(Data records Opens)

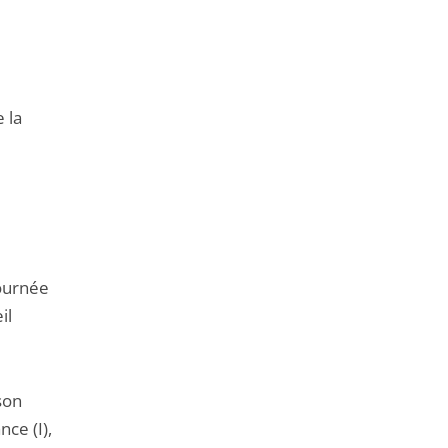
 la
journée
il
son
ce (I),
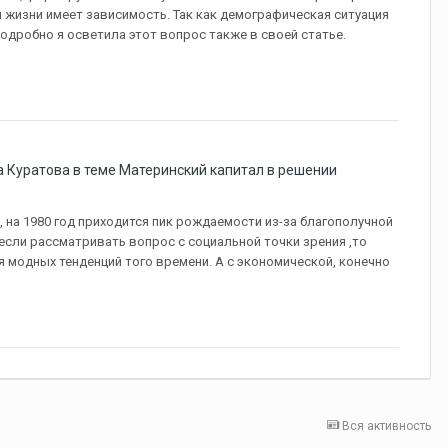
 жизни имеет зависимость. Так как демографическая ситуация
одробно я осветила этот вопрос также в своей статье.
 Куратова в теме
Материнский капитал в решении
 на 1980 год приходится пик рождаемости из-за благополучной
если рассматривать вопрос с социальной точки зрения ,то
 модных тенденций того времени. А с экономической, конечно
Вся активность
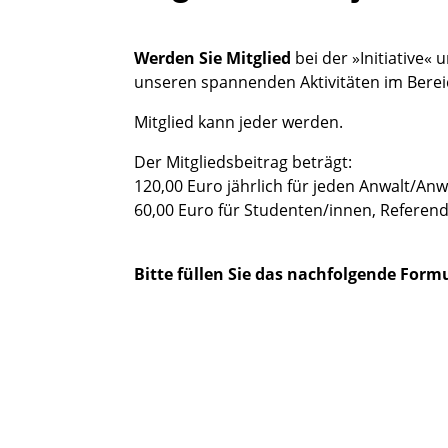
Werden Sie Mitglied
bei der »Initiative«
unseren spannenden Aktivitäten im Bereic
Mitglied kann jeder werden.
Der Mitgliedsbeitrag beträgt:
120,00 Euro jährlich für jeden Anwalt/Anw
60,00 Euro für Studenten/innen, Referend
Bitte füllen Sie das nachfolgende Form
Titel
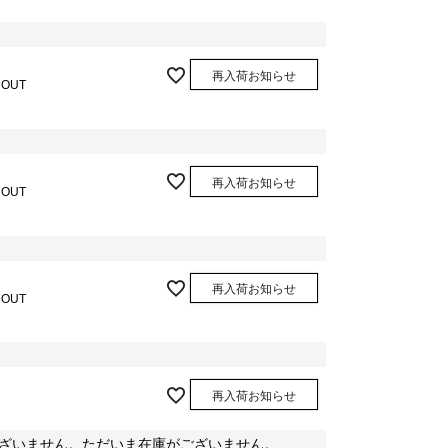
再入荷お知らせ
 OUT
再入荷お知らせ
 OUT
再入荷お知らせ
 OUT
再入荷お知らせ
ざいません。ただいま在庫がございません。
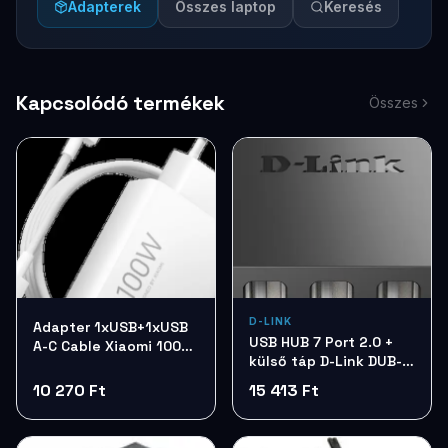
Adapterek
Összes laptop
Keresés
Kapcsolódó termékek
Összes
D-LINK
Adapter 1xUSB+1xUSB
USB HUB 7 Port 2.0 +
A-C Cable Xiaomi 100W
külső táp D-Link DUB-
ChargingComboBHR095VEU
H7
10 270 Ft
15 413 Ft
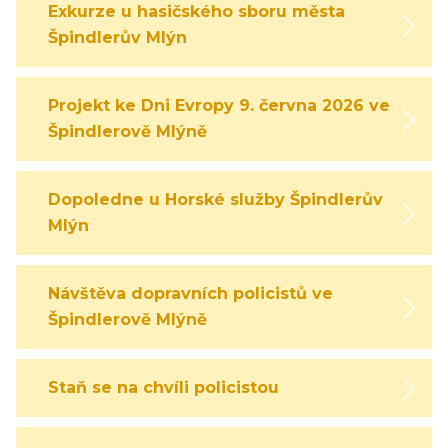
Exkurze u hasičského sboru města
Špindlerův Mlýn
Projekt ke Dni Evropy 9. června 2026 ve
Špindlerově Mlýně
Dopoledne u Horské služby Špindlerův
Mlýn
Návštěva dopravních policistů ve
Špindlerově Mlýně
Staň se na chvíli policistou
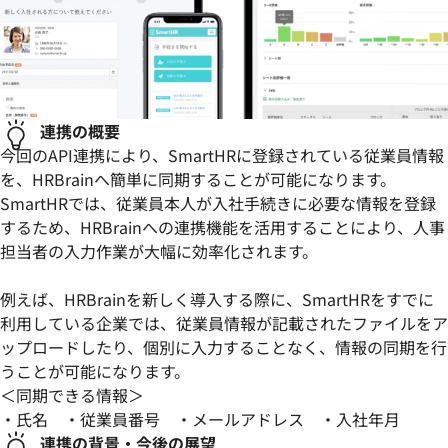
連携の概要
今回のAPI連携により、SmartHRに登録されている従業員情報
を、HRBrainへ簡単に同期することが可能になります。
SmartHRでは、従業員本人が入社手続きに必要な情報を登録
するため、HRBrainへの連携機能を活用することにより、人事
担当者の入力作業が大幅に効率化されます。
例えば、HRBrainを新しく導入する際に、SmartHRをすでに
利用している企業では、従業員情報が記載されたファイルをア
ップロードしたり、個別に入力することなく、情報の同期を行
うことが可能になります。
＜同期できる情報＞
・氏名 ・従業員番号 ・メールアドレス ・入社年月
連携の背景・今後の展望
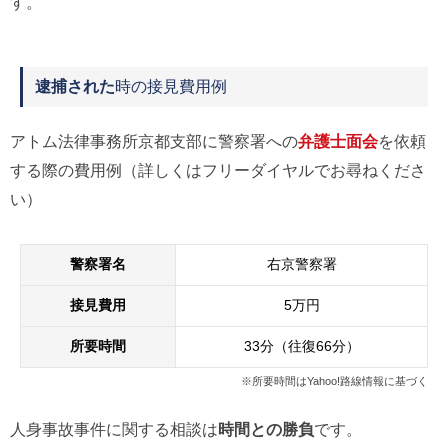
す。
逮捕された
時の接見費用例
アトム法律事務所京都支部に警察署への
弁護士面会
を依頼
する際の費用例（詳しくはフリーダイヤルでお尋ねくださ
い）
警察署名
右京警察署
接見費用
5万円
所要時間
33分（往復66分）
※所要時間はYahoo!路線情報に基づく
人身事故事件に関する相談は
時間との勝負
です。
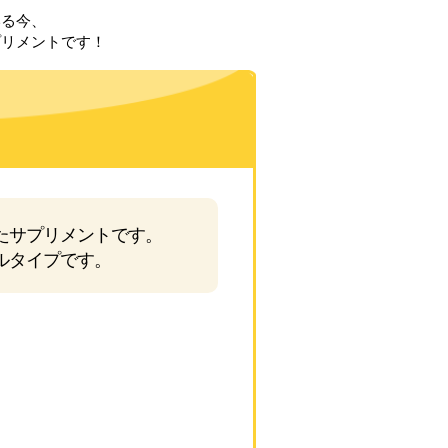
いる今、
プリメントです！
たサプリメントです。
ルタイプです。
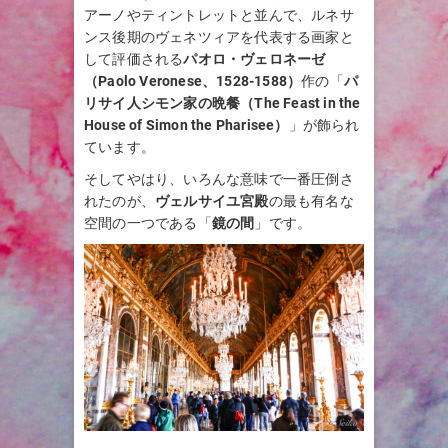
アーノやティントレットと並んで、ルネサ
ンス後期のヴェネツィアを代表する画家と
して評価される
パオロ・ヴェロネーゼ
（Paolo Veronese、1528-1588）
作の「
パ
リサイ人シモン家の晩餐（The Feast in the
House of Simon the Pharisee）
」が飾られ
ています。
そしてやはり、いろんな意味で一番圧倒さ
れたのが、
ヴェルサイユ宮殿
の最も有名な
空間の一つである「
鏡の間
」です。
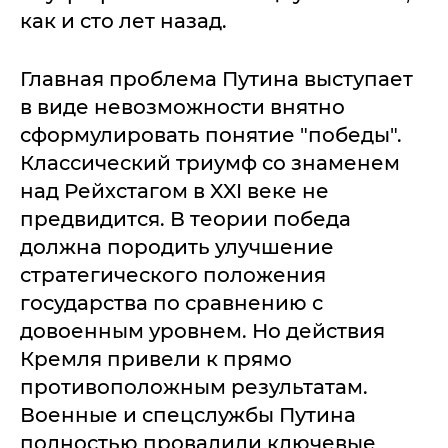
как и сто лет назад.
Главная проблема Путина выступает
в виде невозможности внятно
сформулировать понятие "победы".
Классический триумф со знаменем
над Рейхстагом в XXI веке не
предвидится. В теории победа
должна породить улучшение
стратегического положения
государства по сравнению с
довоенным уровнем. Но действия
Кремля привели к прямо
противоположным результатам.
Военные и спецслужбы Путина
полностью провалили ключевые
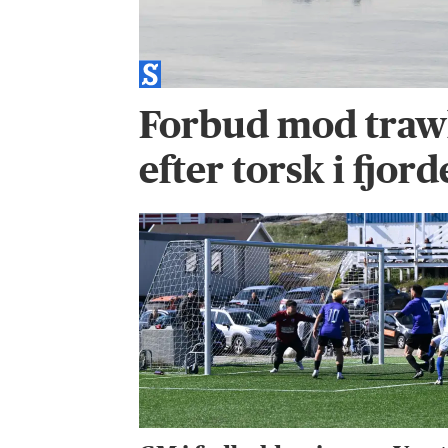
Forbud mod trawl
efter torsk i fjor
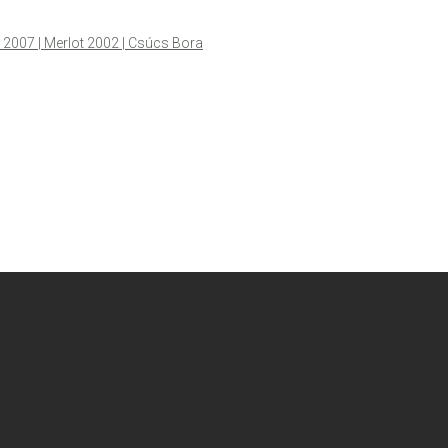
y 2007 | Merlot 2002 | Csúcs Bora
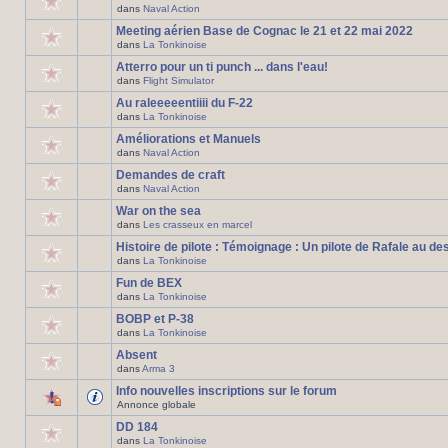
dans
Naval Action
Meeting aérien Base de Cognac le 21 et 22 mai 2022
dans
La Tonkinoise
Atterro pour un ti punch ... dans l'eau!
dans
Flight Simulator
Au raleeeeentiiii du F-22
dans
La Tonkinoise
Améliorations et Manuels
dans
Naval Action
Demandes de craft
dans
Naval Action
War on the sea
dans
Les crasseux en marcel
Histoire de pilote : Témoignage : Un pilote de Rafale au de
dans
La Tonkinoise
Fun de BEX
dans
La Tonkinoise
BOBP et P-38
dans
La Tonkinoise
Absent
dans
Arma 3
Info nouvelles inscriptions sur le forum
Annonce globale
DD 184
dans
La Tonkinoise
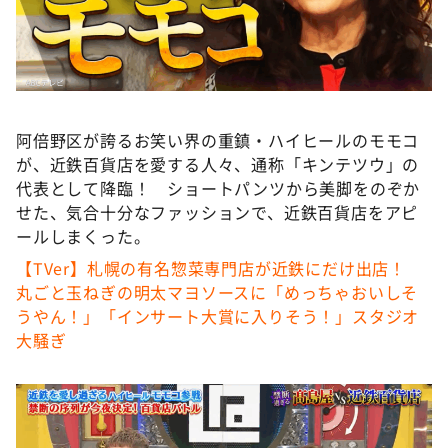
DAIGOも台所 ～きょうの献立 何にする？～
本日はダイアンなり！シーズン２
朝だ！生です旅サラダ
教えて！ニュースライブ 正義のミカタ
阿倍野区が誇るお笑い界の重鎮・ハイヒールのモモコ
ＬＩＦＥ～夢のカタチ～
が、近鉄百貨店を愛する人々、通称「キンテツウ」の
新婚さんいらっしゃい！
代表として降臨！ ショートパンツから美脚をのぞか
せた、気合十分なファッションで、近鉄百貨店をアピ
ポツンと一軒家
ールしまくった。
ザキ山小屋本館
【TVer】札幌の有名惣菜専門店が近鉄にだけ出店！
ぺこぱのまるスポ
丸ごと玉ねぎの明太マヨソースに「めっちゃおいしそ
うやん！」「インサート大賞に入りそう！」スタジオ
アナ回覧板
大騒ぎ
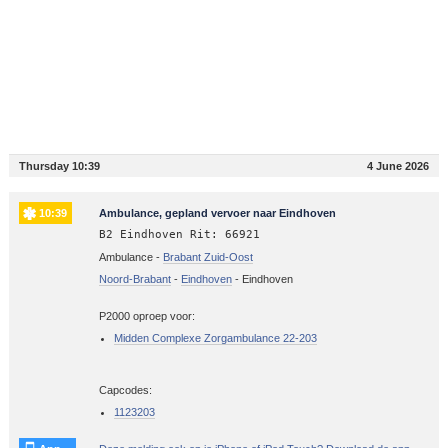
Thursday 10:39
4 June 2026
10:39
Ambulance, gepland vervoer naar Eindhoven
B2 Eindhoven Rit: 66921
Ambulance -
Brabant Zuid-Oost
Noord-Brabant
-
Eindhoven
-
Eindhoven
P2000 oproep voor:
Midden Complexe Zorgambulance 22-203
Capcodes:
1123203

(Data records Closes)

◆ Work to complete
Can you reproduce the text of every entry above word for word, without including any of the pictures?

◆ Answer for the task
 la
journée
il
son
ce (I),
 жизни имеет зависимость. Так как демографическая ситуация
одробно я осветила этот вопрос также в своей статье.
 Куратова в теме
Материнский капитал в решении
 на 1980 год приходится пик рождаемости из-за благополучной
если рассматривать вопрос с социальной точки зрения ,то
 модных тенденций того времени. А с экономической, конечно
Вся активность
Werden Sie Mitglied
bei der »Initiative«
unseren spannenden Aktivitäten im Bereic
Mitglied kann jeder werden.
Der Mitgliedsbeitrag beträgt:
120,00 Euro jährlich für jeden Anwalt/Anw
60,00 Euro für Studenten/innen, Referend
Bitte füllen Sie das nachfolgende Form
Titel
再入荷お知らせ
 OUT
再入荷お知らせ
 OUT
再入荷お知らせ
 OUT
再入荷お知らせ
ざいません。ただいま在庫がございません。
Adapterek
Összes laptop
Keresés
Kapcsolódó termékek
Összes
D-LINK
Adapter 1xUSB+1xUSB
USB HUB 7 Port 2.0 +
A-C Cable Xiaomi 100W
külső táp D-Link DUB-
ChargingComboBHR095VEU
H7
10 270 Ft
15 413 Ft
Exkurze u hasičského sboru města
Špindlerův Mlýn
Projekt ke Dni Evropy 9. června 2026 ve
Špindlerově Mlýně
Dopoledne u Horské služby Špindlerův
Mlýn
Návštěva dopravních policistů ve
Špindlerově Mlýně
Staň se na chvíli policistou
連携の概要
今回のAPI連携により、SmartHRに登録されている従業員情報
を、HRBrainへ簡単に同期することが可能になります。
SmartHRでは、従業員本人が入社手続きに必要な情報を登録
するため、HRBrainへの連携機能を活用することにより、人事
担当者の入力作業が大幅に効率化されます。
例えば、HRBrainを新しく導入する際に、SmartHRをすでに
利用している企業では、従業員情報が記載されたファイルをア
ップロードしたり、個別に入力することなく、情報の同期を行
うことが可能になります。
＜同期できる情報＞
・氏名 ・従業員番号 ・メールアドレス ・入社年月
連携の背景・今後の展望
す。
逮捕された
時の接見費用例
アトム法律事務所京都支部に警察署への
弁護士面会
を依頼
する際の費用例（詳しくはフリーダイヤルでお尋ねくださ
い）
警察署名
右京警察署
接見費用
5万円
所要時間
33分（往復66分）
※所要時間はYahoo!路線情報に基づく
人身事故事件に関する相談は
時間との勝負
です。
いる今、
プリメントです！
たサプリメントです。
ルタイプです。
アーノやティントレットと並んで、ルネサ
ンス後期のヴェネツィアを代表する画家と
して評価される
パオロ・ヴェロネーゼ
（Paolo Veronese、1528-1588）
作の「
パ
リサイ人シモン家の晩餐（The Feast in the
House of Simon the Pharisee）
」が飾られ
ています。
そしてやはり、いろんな意味で一番圧倒さ
れたのが、
ヴェルサイユ宮殿
の最も有名な
空間の一つである「
鏡の間
」です。
как и сто лет назад.
Главная проблема Путина выступает
в виде невозможности внятно
сформулировать понятие "победы".
Классический триумф со знаменем
над Рейхстагом в XXI веке не
предвидится. В теории победа
должна породить улучшение
стратегического положения
государства по сравнению с
довоенным уровнем. Но действия
Кремля привели к прямо
противоположным результатам.
Военные и спецслужбы Путина
полностью провалили ключевые
Forbud mod trawl
efter torsk i fjor
y 2007 | Merlot 2002 | Csúcs Bora
dans
Naval Action
Meeting aérien Base de Cognac le 21 et 22 mai 2022
dans
La Tonkinoise
Atterro pour un ti punch ... dans l'eau!
dans
Flight Simulator
Au raleeeeentiiii du F-22
dans
La Tonkinoise
Améliorations et Manuels
dans
Naval Action
Demandes de craft
dans
Naval Action
War on the sea
dans
Les crasseux en marcel
Histoire de pilote : Témoignage : Un pilote de Rafale au de
dans
La Tonkinoise
Fun de BEX
dans
La Tonkinoise
BOBP et P-38
dans
La Tonkinoise
Absent
dans
Arma 3
Info nouvelles inscriptions sur le forum
Annonce globale
DD 184
dans
La Tonkinoise
DAIGOも台所 ～きょうの献立 何にする？～
本日はダイアンなり！シーズン２
朝だ！生です旅サラダ
教えて！ニュースライブ 正義のミカタ
阿倍野区が誇るお笑い界の重鎮・ハイヒールのモモコ
ＬＩＦＥ～夢のカタチ～
が、近鉄百貨店を愛する人々、通称「キンテツウ」の
新婚さんいらっしゃい！
代表として降臨！ ショートパンツから美脚をのぞか
せた、気合十分なファッションで、近鉄百貨店をアピ
ポツンと一軒家
ールしまくった。
ザキ山小屋本館
【TVer】札幌の有名惣菜専門店が近鉄にだけ出店！
ぺこぱのまるスポ
丸ごと玉ねぎの明太マヨソースに「めっちゃおいしそ
うやん！」「インサート大賞に入りそう！」スタジオ
アナ回覧板
大騒ぎ
Thursday 10:39
4 June 2026
10:39
Ambulance, gepland vervoer naar Eindhoven
B2 Eindhoven Rit: 66921
Ambulance -
Brabant Zuid-Oost
Noord-Brabant
-
Eindhoven
-
Eindhoven
P2000 oproep voor:
Midden Complexe Zorgambulance 22-203
Capcodes:
1123203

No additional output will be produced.